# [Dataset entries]

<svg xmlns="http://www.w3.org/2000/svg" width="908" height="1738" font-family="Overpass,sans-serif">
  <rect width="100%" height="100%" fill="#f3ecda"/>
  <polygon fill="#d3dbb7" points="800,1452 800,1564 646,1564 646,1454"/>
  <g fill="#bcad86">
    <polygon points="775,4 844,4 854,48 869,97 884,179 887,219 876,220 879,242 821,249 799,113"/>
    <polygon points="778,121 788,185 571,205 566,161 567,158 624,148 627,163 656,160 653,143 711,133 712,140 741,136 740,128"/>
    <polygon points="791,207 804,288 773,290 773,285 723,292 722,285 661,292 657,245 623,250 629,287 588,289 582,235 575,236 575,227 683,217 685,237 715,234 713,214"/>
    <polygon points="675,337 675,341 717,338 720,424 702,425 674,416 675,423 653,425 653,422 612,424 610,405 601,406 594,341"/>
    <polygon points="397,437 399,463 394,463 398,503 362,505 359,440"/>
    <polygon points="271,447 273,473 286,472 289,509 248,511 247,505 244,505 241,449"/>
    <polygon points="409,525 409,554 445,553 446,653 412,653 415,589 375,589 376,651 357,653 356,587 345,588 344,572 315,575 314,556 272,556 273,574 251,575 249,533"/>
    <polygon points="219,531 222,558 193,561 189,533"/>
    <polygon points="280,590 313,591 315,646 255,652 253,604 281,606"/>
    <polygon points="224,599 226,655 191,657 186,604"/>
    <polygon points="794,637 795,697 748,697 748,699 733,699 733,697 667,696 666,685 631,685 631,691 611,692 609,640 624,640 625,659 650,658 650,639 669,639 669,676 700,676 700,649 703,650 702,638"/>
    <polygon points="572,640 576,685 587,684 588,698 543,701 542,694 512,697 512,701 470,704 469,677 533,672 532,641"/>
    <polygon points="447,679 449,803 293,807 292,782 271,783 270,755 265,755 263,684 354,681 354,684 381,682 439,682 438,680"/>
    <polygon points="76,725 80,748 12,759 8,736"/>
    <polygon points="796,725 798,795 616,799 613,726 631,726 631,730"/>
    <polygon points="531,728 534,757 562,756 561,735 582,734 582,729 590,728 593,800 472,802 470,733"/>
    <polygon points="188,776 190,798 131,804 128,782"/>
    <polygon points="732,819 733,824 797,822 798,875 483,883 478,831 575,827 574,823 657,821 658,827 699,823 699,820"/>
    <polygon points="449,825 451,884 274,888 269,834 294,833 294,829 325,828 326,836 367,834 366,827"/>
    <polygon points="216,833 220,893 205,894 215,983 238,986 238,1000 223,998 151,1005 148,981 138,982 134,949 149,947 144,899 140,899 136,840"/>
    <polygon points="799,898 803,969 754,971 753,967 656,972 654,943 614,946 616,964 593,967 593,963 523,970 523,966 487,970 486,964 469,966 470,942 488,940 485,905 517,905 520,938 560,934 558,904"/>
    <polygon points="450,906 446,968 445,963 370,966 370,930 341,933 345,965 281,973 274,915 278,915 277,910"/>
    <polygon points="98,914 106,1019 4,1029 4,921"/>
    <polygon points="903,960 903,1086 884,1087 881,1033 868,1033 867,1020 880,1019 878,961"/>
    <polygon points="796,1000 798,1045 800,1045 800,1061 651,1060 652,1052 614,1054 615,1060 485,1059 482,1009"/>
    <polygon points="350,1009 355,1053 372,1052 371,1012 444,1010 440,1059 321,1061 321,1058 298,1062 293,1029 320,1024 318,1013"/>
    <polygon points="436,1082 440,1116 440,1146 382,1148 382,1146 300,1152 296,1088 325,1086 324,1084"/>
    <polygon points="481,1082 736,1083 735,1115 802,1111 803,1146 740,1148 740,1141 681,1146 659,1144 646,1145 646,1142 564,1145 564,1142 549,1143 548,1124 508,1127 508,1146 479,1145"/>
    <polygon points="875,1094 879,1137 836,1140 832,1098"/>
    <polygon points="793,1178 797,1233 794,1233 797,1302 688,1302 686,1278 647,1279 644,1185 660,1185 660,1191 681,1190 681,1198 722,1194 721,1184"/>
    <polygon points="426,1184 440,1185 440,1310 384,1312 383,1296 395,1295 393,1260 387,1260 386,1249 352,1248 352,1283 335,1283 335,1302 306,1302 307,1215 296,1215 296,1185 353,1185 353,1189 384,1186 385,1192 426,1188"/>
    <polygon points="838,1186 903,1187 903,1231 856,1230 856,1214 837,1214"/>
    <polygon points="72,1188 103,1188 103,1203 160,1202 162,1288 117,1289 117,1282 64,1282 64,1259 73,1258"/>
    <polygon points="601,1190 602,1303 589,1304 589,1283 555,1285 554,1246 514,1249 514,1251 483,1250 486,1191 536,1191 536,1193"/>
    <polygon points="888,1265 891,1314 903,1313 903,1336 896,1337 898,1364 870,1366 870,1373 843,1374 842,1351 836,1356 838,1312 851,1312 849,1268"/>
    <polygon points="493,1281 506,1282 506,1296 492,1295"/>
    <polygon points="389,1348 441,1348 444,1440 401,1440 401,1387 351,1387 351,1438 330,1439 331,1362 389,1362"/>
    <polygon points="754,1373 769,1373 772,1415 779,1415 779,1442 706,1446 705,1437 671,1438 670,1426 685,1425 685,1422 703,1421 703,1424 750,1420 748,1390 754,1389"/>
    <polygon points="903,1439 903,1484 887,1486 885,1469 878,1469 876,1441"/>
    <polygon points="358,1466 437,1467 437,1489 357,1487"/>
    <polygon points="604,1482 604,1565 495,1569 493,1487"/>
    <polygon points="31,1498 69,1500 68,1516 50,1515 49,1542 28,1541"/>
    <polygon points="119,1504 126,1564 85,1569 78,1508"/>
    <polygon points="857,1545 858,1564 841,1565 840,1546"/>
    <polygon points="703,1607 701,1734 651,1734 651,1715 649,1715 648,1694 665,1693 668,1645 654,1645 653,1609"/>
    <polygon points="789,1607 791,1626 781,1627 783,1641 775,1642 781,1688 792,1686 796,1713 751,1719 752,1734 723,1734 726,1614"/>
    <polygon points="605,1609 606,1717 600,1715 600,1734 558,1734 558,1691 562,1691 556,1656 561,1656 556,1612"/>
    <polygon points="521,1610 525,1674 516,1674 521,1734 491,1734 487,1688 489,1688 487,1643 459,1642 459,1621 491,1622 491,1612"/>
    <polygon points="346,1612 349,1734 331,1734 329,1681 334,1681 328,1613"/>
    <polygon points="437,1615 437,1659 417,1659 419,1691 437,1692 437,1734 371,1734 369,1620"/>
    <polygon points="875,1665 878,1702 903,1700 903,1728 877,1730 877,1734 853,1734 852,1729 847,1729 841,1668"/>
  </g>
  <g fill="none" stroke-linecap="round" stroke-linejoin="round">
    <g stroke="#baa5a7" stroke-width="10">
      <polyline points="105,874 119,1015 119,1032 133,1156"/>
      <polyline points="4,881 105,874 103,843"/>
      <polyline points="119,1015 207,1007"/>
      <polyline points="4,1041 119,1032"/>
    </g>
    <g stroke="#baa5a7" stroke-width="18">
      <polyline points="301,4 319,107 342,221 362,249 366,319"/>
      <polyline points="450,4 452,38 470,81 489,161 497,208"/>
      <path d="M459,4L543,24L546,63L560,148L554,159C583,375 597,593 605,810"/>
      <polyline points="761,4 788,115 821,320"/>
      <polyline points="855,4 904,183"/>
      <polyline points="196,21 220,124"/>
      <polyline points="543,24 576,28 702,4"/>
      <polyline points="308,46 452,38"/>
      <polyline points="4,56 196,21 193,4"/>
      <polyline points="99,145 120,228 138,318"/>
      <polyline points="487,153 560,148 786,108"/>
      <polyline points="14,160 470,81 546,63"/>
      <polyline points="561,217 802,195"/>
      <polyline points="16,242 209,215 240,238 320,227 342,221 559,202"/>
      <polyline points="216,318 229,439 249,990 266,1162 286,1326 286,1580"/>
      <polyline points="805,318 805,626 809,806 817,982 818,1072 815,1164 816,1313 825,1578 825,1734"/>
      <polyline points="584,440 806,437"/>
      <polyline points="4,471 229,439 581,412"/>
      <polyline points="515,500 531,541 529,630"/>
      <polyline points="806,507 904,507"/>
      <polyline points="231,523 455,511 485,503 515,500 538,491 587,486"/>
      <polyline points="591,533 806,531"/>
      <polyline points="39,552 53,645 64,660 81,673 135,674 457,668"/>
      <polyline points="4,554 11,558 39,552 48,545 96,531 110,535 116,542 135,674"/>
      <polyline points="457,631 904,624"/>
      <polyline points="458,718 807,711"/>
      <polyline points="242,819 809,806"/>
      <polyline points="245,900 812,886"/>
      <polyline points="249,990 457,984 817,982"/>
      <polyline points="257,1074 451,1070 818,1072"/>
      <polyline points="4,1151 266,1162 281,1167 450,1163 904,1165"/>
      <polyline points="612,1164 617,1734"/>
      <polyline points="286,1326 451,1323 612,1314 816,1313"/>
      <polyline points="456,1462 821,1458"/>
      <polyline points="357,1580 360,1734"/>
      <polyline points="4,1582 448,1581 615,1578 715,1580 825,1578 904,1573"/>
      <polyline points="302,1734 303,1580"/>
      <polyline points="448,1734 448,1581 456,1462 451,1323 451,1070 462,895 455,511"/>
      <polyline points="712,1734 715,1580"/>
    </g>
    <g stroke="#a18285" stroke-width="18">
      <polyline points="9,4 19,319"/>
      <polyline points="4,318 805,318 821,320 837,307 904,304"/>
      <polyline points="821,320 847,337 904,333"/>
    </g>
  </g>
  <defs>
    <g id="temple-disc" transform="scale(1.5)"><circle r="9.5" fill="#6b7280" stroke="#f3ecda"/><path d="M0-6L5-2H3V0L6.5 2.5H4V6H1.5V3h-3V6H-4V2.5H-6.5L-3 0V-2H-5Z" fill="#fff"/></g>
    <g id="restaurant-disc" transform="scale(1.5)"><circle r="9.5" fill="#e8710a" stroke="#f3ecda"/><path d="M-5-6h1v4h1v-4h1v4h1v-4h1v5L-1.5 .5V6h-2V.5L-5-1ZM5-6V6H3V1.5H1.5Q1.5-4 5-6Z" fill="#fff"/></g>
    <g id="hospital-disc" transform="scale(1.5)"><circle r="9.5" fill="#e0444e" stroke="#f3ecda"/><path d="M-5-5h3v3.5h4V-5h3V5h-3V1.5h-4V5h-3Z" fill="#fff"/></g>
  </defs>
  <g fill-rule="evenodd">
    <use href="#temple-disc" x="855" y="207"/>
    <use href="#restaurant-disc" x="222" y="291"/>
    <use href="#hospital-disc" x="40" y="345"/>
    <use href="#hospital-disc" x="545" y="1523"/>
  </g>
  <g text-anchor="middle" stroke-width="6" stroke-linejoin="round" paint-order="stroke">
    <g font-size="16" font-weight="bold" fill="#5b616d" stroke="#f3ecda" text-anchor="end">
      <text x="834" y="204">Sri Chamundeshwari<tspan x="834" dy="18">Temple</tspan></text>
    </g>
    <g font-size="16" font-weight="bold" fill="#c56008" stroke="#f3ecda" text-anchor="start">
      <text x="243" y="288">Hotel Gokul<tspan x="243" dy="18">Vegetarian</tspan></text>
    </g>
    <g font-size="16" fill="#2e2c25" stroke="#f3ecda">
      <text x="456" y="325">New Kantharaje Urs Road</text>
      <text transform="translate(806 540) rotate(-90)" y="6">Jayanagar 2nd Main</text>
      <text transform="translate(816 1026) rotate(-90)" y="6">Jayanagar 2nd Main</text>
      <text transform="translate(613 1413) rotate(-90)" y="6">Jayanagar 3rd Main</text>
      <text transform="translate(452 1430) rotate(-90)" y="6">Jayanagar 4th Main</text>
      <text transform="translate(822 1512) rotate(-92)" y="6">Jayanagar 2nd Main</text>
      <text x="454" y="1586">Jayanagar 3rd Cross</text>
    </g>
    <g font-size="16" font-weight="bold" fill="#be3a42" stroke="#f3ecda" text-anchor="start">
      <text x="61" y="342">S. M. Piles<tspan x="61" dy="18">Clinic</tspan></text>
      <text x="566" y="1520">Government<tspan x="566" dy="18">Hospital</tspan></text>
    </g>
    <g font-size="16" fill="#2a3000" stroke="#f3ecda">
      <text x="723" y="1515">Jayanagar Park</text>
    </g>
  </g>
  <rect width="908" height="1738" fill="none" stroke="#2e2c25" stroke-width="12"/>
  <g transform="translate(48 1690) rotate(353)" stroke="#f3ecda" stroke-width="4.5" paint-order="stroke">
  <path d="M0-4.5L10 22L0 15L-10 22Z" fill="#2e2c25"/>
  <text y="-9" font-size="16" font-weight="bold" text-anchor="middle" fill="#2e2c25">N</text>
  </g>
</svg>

# [EXERCISE OBJECTIVE]
How many lines in the data above contain the string "round"? Reply with only the number.

# [OUTPUT FOR THIS EXERCISE]
2